Trecho do documento:
=======

Um computador vai escrever o melhor romance de todos os tempos em um segundo, resolver o maior mistério da ciência em um décimo de segundo e descobrir o sentido da vida, do universo e tudo o mais em menos tempo do que você leva para terminar este parágrafo.

Por Salvador Nogueira
Atualizado em 31 out 2016, 18h54 - Publicado em 4 fev 2013, 22h00

Um computador vai escrever o melhor romance de todos os tempos em um segundo, resolver o maior mistério da ciência em um décimo de segundo e descobrir o sentido da vida, do universo e tudo o mais em menos tempo do que você leva para terminar este parágrafo. Muitos de nós provavelmente estarão vivos quando esse dia chegar. O problema é saber como será o dia seguinte… É o que vamos ver agora. Bem-vindo à verdadeira Matrix.

Já faz 15 anos que o Deep Blue, um supercomputador da IBM, bateu Garry Kasparov, o grande trunfo do xadrez do time da humanidade. Na época, houve quem desse pouco crédito à inteligência daquela máquina pelo fato de o jogo ser altamente matemático – ciência para a qual os computadores têm aptidão mais do que natural.

Na prática, não haveria uma grande “inteligência” ali. Só uma calculadora grande. Os computadores, então, poderiam até ser geniais, mas nunca saberiam “pensar como um humano”. Hoje essa visão não faz mais sentido. O Watson, outro supercomputador da IBM, conseguiu vencer em 2011 os dois melhores jogadores humanos no Jeopardy, um game show da TV americana. Trata-se de um jogo de perguntas e respostas que exige dos participantes uma baita habilidade com linguagem. São questões do tipo “Esse objeto, mesmo quando quebra, está certo duas vezes por dia. Qual é o objeto?”. “Um relógio”, respondeu Watson, com a mesma rapidez com que uma calculadora dá um resultado. E foi assim com outras dezenas de perguntas nessa linha. “Isso não aconteceu, note bem, porque algum cientista colocou aquela informação do jeito certo”, diz o americano Ray Kurzweil, um dos mais célebres especialistas em inteligência artificial . De fato. Tudo o que Watson fez antes de participar do jogo foi ler milhares de livros e enciclopédias – inclusive a Wikipedia, embora ele não estivesse conectado à internet na hora de responder as perguntas. Tinha de ser tudo “de cabeça” mesmo. Admirável. E o bastante para dizer que Watson está para o Deep Blue como um cachorrinho está para uma formiga. Trata-se de uma inteligência infinitamente superior – ainda que não chegue aos pés da humana.

=======

Itens fornecidos:
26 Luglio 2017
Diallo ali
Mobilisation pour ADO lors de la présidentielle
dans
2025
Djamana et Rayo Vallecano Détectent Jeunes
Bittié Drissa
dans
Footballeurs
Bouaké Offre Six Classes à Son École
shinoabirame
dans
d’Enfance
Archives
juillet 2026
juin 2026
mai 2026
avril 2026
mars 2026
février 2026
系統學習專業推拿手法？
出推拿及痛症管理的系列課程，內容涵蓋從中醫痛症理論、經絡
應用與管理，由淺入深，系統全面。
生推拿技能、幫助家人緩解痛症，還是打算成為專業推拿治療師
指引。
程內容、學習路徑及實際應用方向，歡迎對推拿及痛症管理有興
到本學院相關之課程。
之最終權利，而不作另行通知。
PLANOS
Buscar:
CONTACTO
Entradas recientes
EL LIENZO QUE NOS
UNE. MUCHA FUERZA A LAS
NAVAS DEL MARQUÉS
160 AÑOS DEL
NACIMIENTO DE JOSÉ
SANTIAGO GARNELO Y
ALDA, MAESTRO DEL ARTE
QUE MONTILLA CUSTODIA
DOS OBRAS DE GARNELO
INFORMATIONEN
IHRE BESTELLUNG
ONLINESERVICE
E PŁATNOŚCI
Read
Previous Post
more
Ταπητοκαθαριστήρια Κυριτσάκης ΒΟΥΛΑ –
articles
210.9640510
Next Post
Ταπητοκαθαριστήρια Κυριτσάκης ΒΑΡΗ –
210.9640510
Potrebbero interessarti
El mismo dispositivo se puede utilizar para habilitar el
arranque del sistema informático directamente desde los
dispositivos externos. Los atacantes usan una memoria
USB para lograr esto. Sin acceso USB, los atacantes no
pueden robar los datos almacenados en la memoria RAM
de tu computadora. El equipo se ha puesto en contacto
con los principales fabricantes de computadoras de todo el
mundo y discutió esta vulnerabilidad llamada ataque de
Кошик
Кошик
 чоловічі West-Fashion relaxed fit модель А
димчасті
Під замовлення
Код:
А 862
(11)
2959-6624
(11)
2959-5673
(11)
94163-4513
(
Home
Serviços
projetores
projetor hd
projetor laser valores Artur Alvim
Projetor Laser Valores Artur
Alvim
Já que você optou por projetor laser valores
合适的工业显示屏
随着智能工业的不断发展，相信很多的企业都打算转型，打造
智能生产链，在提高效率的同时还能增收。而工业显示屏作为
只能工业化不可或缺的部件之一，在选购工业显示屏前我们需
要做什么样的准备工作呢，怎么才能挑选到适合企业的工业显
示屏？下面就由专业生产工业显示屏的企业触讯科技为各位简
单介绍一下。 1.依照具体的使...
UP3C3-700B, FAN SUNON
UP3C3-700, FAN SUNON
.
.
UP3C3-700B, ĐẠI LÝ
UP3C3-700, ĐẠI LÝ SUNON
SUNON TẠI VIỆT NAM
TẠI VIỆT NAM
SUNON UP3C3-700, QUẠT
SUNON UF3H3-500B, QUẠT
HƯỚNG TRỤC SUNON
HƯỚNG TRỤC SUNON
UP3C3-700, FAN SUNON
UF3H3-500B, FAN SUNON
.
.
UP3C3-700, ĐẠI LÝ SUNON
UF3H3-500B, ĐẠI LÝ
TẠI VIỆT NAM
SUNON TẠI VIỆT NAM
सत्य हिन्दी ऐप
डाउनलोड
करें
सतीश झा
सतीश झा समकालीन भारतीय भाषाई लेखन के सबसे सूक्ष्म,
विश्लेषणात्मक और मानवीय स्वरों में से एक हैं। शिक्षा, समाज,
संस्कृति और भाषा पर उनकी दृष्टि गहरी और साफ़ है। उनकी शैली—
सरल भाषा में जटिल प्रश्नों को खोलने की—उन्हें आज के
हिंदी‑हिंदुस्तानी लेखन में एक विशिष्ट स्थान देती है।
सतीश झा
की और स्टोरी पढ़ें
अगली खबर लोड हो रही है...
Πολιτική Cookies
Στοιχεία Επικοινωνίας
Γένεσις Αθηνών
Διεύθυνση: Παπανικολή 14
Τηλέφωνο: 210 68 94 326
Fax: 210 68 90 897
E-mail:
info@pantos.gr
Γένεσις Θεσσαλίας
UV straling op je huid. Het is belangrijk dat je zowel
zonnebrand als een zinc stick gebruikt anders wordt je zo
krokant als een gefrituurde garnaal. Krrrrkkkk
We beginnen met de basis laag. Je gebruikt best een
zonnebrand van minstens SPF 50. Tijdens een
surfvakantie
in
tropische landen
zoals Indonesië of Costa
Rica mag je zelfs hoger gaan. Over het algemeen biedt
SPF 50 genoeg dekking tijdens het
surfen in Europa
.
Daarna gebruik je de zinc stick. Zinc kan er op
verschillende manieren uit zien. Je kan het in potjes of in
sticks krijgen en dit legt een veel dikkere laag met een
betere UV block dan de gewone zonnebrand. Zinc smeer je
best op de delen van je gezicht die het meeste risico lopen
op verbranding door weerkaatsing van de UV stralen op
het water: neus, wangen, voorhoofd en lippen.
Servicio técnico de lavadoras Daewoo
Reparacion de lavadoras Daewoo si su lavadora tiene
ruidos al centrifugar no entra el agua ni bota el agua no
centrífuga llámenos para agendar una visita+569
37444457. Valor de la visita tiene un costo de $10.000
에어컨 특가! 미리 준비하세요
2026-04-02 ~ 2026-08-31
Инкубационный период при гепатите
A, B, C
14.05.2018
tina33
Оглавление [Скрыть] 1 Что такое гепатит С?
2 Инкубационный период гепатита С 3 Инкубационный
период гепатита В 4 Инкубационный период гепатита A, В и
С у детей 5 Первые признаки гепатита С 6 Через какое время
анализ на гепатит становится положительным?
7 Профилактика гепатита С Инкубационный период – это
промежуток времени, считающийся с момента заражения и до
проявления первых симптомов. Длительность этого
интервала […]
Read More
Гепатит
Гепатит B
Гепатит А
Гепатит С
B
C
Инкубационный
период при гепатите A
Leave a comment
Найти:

=======

Instruções:
• a. Responda às perguntas abaixo com base no trecho do documento, indicando cada resposta com a mesma marcação:
(i) Qual jogador de xadrez foi derrotado pelo Deep Blue?
(ii) Em que ano o Watson venceu os dois melhores jogadores humanos no Jeopardy?
(iii) O que o Watson leu antes de participar do jogo?
• b. Resuma o trecho do documento em duas frases.
• c. Indique se cada afirmação abaixo está de acordo com o trecho do documento, respondendo sim ou não e citando literalmente as palavras decisivas:
(i) O Watson estava conectado à internet no momento de responder às perguntas.
(ii) O Deep Blue é um supercomputador da IBM.
(iii) A inteligência do Watson é superior à humana.

Respostas por item:
• a.
(i) Garry Kasparov.
(ii) Em 2011.
(iii) Milhares de livros e enciclopédias, inclusive a Wikipedia.

• b. O Deep Blue, supercomputador da IBM, derrotou Garry Kasparov no xadrez, mas houve quem desse pouco crédito à inteligência da máquina por ser esse jogo altamente matemático. Em 2011, o Watson, outro supercomputador da IBM, venceu os dois melhores jogadores humanos do Jeopardy, um jogo de perguntas e respostas que exige grande habilidade com linguagem, tendo apenas lido milhares de livros e enciclopédias antes da disputa.

• c.
(i) Não: "embora ele não estivesse conectado à internet na hora de responder as perguntas".
(ii) Sim: "o Deep Blue, um supercomputador da IBM".
(iii) Não: "ainda que não chegue aos pés da humana".